_Passage for review_
*** Block opens ***
The GLA’s data science journey
Over the past couple of years the Greater London Authority has been developing its data science capacity. This blog post aims to give a brief snapshot of where we are and where we are headed, in terms of skills, organisation and infrastructure.
The Intelligence Unit at the GLA comprises a number of teams with many years of experience between them in areas including economics, opinion research, GIS, crime, census and demography.
If you have been following the development of the field of data science, you are likely to have come across Drew Conway’s data science Venn diagram, which describes data science as being at the intersection between hacking skills, maths and statistics knowledge, and substantive expertise (or domain knowledge). Traditionally, the Intelligence Unit at the GLA has been extremely strong on substantive expertise, with some good maths and statistics knowledge. We have recently been working to increase our skills in the hacking area, with areas of work being transferred from Excel into R and python, making use of PostgreSQL databases, Amazon Web Services and APIs, employing data scientists and software engineers, and offering training and support for existing staff. As such we are starting to add the data science intersection to the field of traditional research where we are already strong.
The two examples below show how we have been making use of these new skills to answer questions relevant to the environment and policing teams within the GLA.
*** Block closes ***
_Records provided_
*** Block opens ***
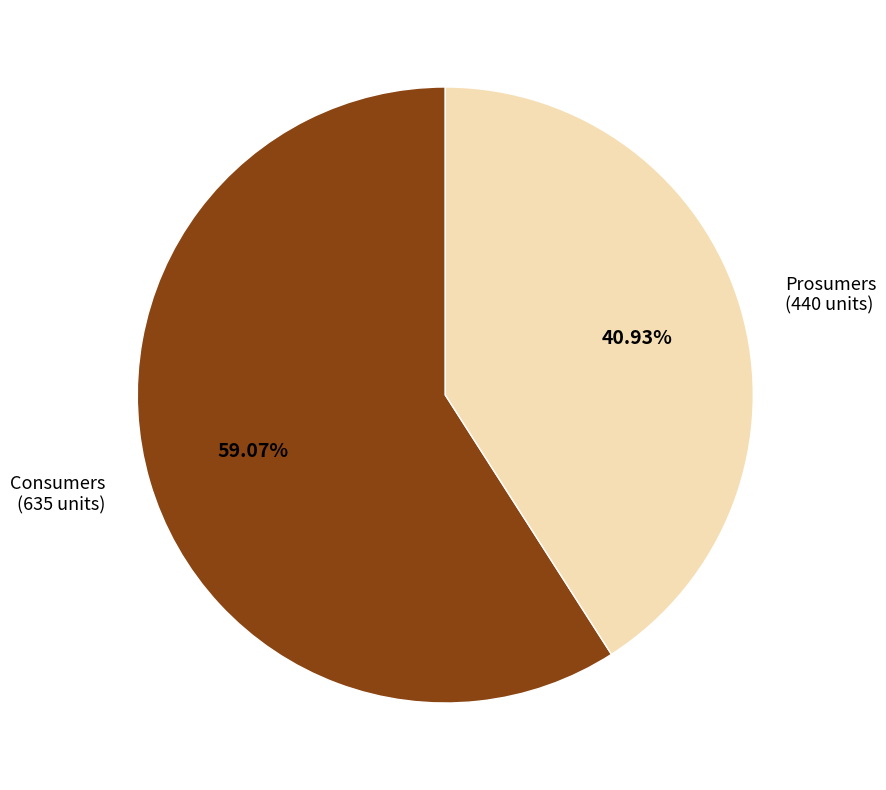

Count the number of slices in the pie.

2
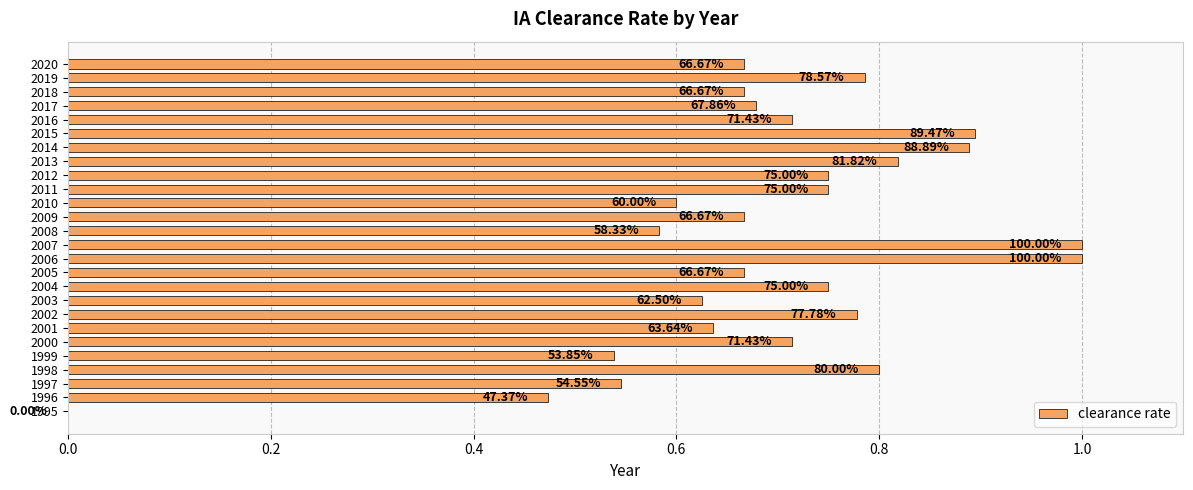

Are the bars horizontal?

Yes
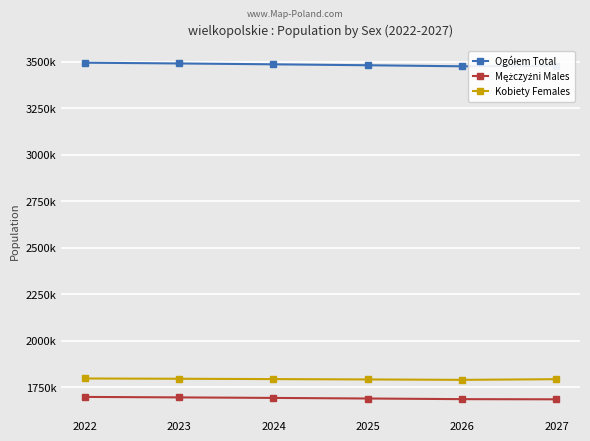

How many values in the Ogółem Total series exceed 3484916?

2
*** Block closes ***
_To-do item 1_
Reproduce the part of the GLA data science post above, starting with "The GLA’s data" and going on through "census and demography.".
_To-do item 2_
Condense the paragraph of the GLA data science post that begins "If you have been following" into a short bulleted list that keeps its main facts.

_Your solution 1_
The GLA’s data science journey
Over the past couple of years the Greater London Authority has been developing its data science capacity. This blog post aims to give a brief snapshot of where we are and where we are headed, in terms of skills, organisation and infrastructure.
The Intelligence Unit at the GLA comprises a number of teams with many years of experience between them in areas including economics, opinion research, GIS, crime, census and demography.

_Your solution 2_
- Drew Conway's data science Venn diagram places data science at the intersection of hacking skills, maths and statistics knowledge, and substantive expertise (domain knowledge).
- The GLA's Intelligence Unit has traditionally been extremely strong on substantive expertise, with some good maths and statistics knowledge.
- It has recently been building its hacking skills by:
  - moving work from Excel into R and python
  - using PostgreSQL databases, Amazon Web Services and APIs
  - employing data scientists and software engineers
  - offering training and support for existing staff
- As a result, the unit is starting to add the data science intersection to the traditional research where it is already strong.